(Data records)
════════
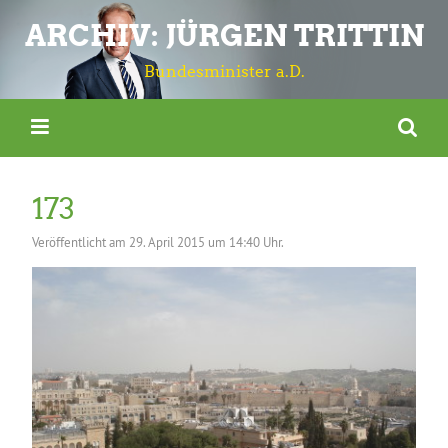
ARCHIV: JÜRGEN TRITTIN
Bundesminister a.D.
173
Veröffentlicht am
29. April 2015 um 14:40 Uhr.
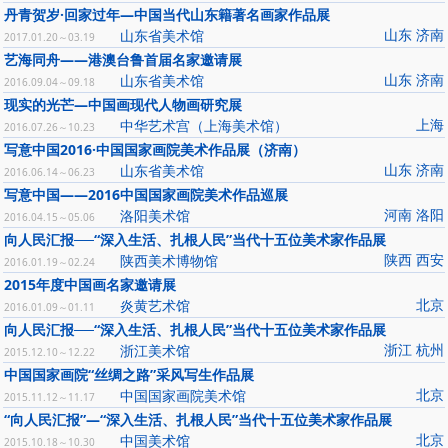
丹青贺岁·回家过年—中国当代山东籍著名画家作品展
山东 济南
山东省美术馆
2017.01.20～03.19
艺海同舟——港澳台鲁首届名家邀请展
山东 济南
山东省美术馆
2016.09.04～09.18
现实的光芒—中国画现代人物画研究展
上海
中华艺术宫（上海美术馆）
2016.07.26～10.23
写意中国2016·中国国家画院美术作品展（济南）
山东 济南
山东省美术馆
2016.06.14～06.23
写意中国——2016中国国家画院美术作品巡展
河南 洛阳
洛阳美术馆
2016.04.15～05.06
向人民汇报──“深入生活、扎根人民”当代十五位美术家作品展
陕西 西安
陕西美术博物馆
2016.01.19～02.24
2015年度中国画名家邀请展
北京
炎黄艺术馆
2016.01.09～01.11
向人民汇报──“深入生活、扎根人民”当代十五位美术家作品展
浙江 杭州
浙江美术馆
2015.12.10～12.22
中国国家画院“丝绸之路”采风写生作品展
北京
中国国家画院美术馆
2015.11.12～11.17
“向人民汇报”—“深入生活、扎根人民”当代十五位美术家作品展
北京
中国美术馆
2015.10.18～10.30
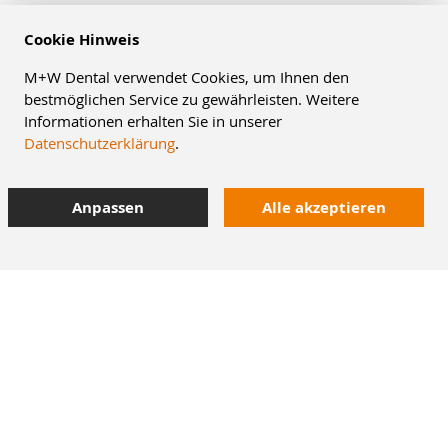
Cookie Hinweis
M+W Dental verwendet Cookies, um Ihnen den
bestmöglichen Service zu gewährleisten. Weitere
Informationen erhalten Sie in unserer
Datenschutzerklärung
.
Anpassen
Alle akzeptieren
8% Staffelrabatt
42.000 Artikel
im Dentalversand
Heute bestellt,
morgen geliefert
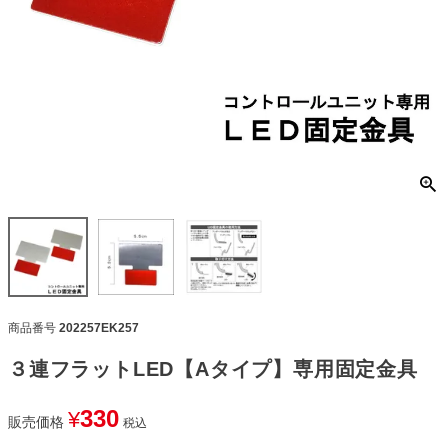
商品番号
202257EK257
３連フラットLED【Aタイプ】専用固定金具
330
¥
販売価格
税込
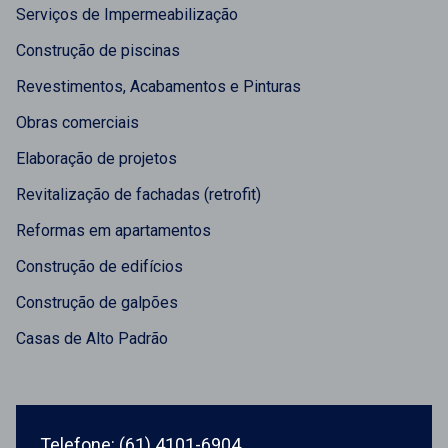
Serviços de Impermeabilização
Construção de piscinas
Revestimentos, Acabamentos e Pinturas
Obras comerciais
Elaboração de projetos
Revitalização de fachadas (retrofit)
Reformas em apartamentos
Construção de edifícios
Construção de galpões
Casas de Alto Padrão
Telefone: (61) 4101-6904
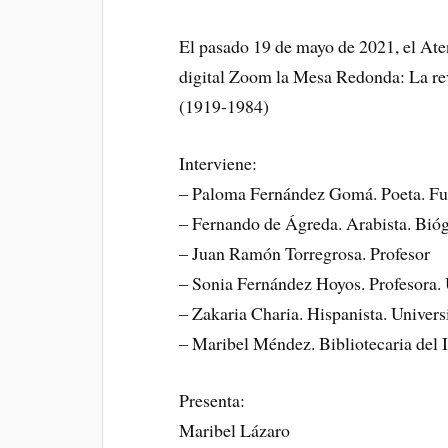
El pasado 19 de mayo de 2021, el Ate
digital Zoom la Mesa Redonda: La re
(1919-1984)
Interviene:
– Paloma Fernández Gomá. Poeta. Fun
– Fernando de Ágreda. Arabista. Bió
– Juan Ramón Torregrosa. Profesor
– Sonia Fernández Hoyos. Profesora.
– Zakaria Charia. Hispanista. Univer
– Maribel Méndez. Bibliotecaria del I
Presenta:
Maribel Lázaro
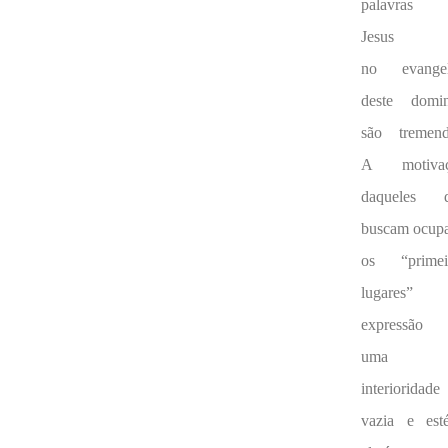
palavras 
Jesus
no evange
deste domi
são tremend
A motivaç
daqueles 
buscam ocup
os “primei
lugares”
expressão
uma
interioridade
vazia e estér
════════
What you return should be only the exact lines from the top of the entries through the line with "morgen geliefert", minus the pictures.

• _Answer to this task_:
ARCHIV: JÜRGEN TRITTIN
Bundesminister a.D.
173
Veröffentlicht am
29. April 2015 um 14:40 Uhr.
丹青贺岁·回家过年—中国当代山东籍著名画家作品展
山东 济南
山东省美术馆
2017.01.20～03.19
艺海同舟——港澳台鲁首届名家邀请展
山东 济南
山东省美术馆
2016.09.04～09.18
现实的光芒—中国画现代人物画研究展
上海
中华艺术宫（上海美术馆）
2016.07.26～10.23
写意中国2016·中国国家画院美术作品展（济南）
山东 济南
山东省美术馆
2016.06.14～06.23
写意中国——2016中国国家画院美术作品巡展
河南 洛阳
洛阳美术馆
2016.04.15～05.06
向人民汇报──“深入生活、扎根人民”当代十五位美术家作品展
陕西 西安
陕西美术博物馆
2016.01.19～02.24
2015年度中国画名家邀请展
北京
炎黄艺术馆
2016.01.09～01.11
向人民汇报──“深入生活、扎根人民”当代十五位美术家作品展
浙江 杭州
浙江美术馆
2015.12.10～12.22
中国国家画院“丝绸之路”采风写生作品展
北京
中国国家画院美术馆
2015.11.12～11.17
“向人民汇报”—“深入生活、扎根人民”当代十五位美术家作品展
北京
中国美术馆
2015.10.18～10.30
Cookie Hinweis
M+W Dental verwendet Cookies, um Ihnen den
bestmöglichen Service zu gewährleisten. Weitere
Informationen erhalten Sie in unserer
Datenschutzerklärung
.
Anpassen
Alle akzeptieren
8% Staffelrabatt
42.000 Artikel
im Dentalversand
Heute bestellt,
morgen geliefert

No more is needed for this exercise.